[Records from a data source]
--*--
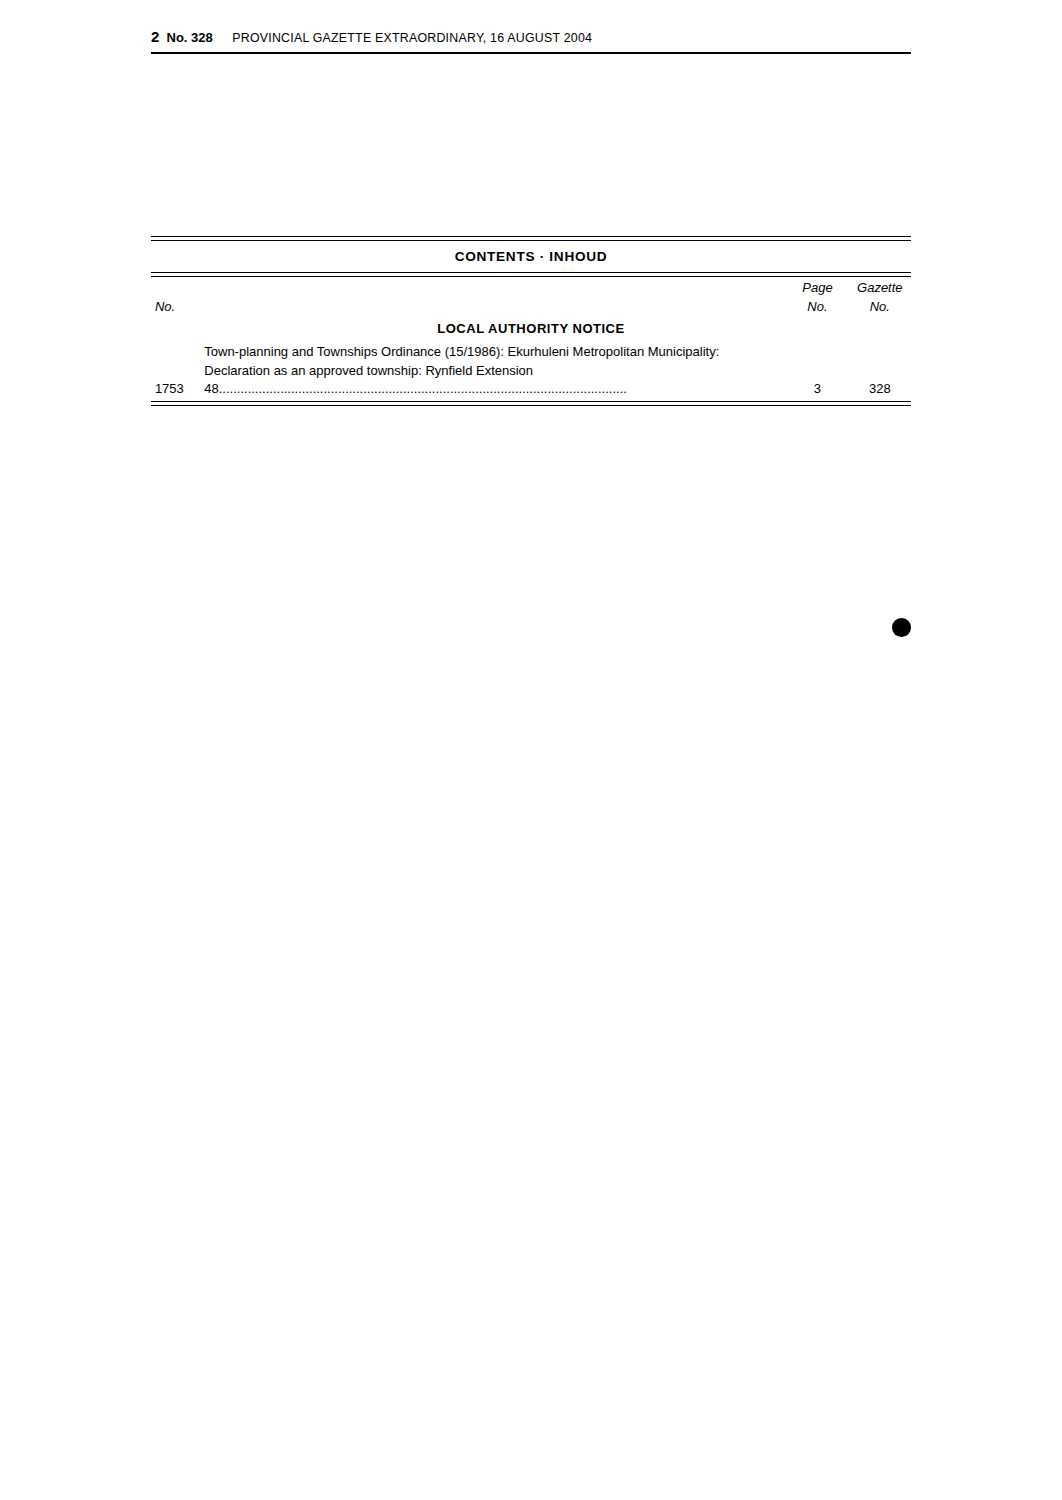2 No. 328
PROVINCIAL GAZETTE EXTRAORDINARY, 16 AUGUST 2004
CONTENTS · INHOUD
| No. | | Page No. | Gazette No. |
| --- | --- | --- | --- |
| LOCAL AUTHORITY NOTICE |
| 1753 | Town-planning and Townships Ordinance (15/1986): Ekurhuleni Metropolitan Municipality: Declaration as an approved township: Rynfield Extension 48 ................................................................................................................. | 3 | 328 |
--*--
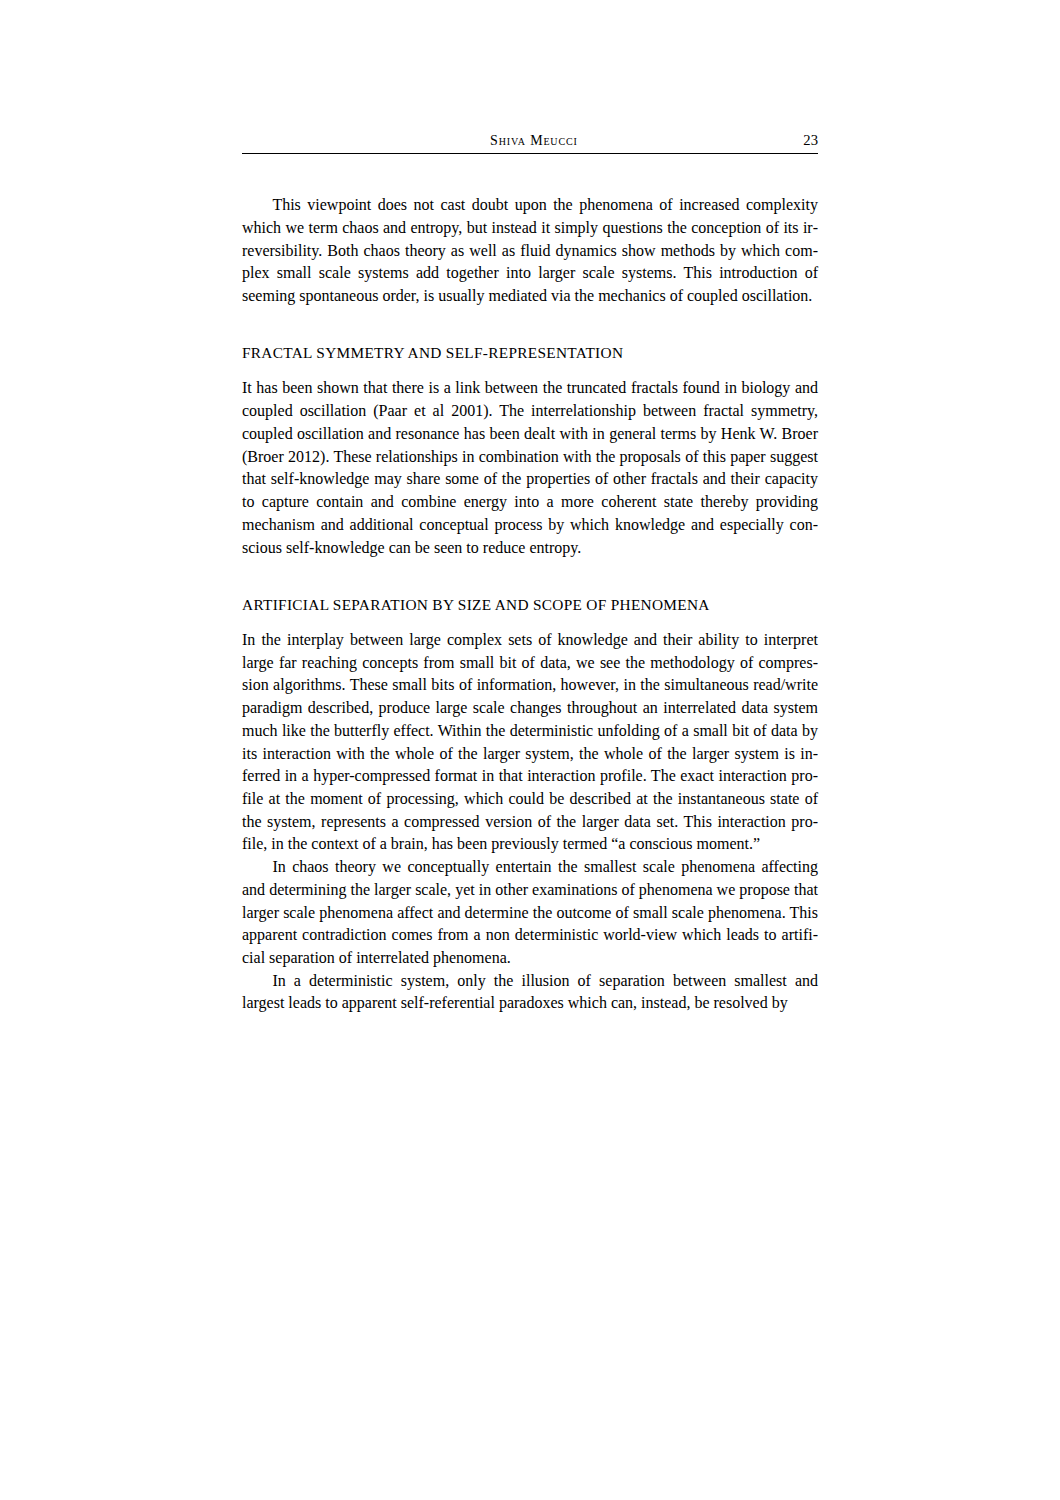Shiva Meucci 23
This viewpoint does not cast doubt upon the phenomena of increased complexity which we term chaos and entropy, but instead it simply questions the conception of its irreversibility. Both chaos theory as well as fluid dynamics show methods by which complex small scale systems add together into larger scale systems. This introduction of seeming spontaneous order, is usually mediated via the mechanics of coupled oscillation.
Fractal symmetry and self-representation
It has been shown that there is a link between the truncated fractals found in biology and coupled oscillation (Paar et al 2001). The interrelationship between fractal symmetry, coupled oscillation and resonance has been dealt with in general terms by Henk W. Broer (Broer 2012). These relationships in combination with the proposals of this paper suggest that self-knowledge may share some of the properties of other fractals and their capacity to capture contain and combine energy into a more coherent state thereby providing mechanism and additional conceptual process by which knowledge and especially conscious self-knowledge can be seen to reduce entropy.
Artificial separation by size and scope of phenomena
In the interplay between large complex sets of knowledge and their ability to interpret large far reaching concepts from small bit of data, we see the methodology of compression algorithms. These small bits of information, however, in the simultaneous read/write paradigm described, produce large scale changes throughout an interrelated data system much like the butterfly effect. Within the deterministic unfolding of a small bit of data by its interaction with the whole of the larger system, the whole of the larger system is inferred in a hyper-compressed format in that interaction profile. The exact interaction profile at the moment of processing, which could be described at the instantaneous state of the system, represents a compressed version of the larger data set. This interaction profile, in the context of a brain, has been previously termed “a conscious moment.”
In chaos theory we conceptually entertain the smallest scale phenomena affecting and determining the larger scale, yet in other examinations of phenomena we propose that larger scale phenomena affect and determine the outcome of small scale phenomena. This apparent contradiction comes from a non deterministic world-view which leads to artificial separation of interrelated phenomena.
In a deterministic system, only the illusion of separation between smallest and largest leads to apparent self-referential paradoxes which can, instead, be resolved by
--*--
Task
Find every line in the records above that holds the word "theory", and copy each one.

The completed task
This viewpoint does not cast doubt upon the phenomena of increased complexity which we term chaos and entropy, but instead it simply questions the conception of its irreversibility. Both chaos theory as well as fluid dynamics show methods by which complex small scale systems add together into larger scale systems. This introduction of seeming spontaneous order, is usually mediated via the mechanics of coupled oscillation.
In chaos theory we conceptually entertain the smallest scale phenomena affecting and determining the larger scale, yet in other examinations of phenomena we propose that larger scale phenomena affect and determine the outcome of small scale phenomena. This apparent contradiction comes from a non deterministic world-view which leads to artificial separation of interrelated phenomena.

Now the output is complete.